A planet with mass 7 x 1024 kg orbits a sun with a period of 1 Earth's years. The speed of the planet around that sun is constant and |v|=43000 m/s.

What is the mass of that sun?

The period of an orbiting body derives from

....T = 2(Pi)sqrt(r^3/µ) in seconds where T = the period in sec, Pi = 3.1416, r = the orbital radius about the Sun in meters and µ = the planet's gravitational constant = Gm where G = the gravitational constant of the Sun and m = the mass of the planet.

To find the mass of the sun, we can use the formula for the centripetal force acting on the planet.

The formula for the centripetal force (F) is:

F = (mass of the planet) x (speed of the planet)^2 / (distance from the sun)

We know the mass of the planet (7 x 10^24 kg), the speed of the planet (43000 m/s), and the period of the planet's orbit (1 Earth year). From the period, we can calculate the distance from the sun using Kepler's third law.
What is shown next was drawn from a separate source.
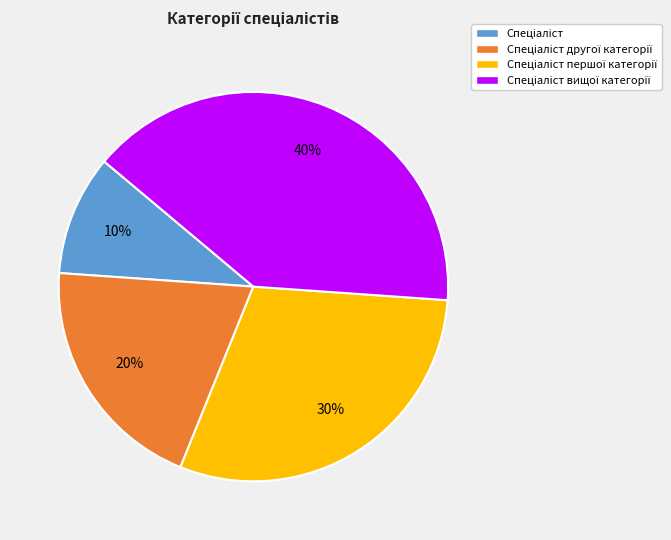

Does any single category account for the majority?

No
Kepler's third law states that the period of a planet's orbit squared is proportional to the cube of the average distance from the sun:

T^2 = (4π^2 / G x Ms) x R^3

Where T is the period, G is the gravitational constant, Ms is the mass of the sun, and R is the distance from the sun.

Since the period is given as 1 Earth year (which is roughly 365.25 days), we can substitute these values into the equation and solve for R:

(1 Earth year)^2 = (4π^2 / G x Ms) x R^3

(365.25 days)^2 = (4π^2 / G x Ms) x R^3

Once we know the distance from the sun, we can calculate the centripetal force using the given mass and speed of the planet. Rearranging the formula for centripetal force, we have:

F = (mass of the planet) x (speed of the planet)^2 / (distance from the sun)

And since gravitational force provides the centripetal force:

F = (gravitational constant) x (mass of the planet) x (mass of the sun) / (distance from the sun)^2

We can now equate these two expressions for the centripetal force and solve for the mass of the sun.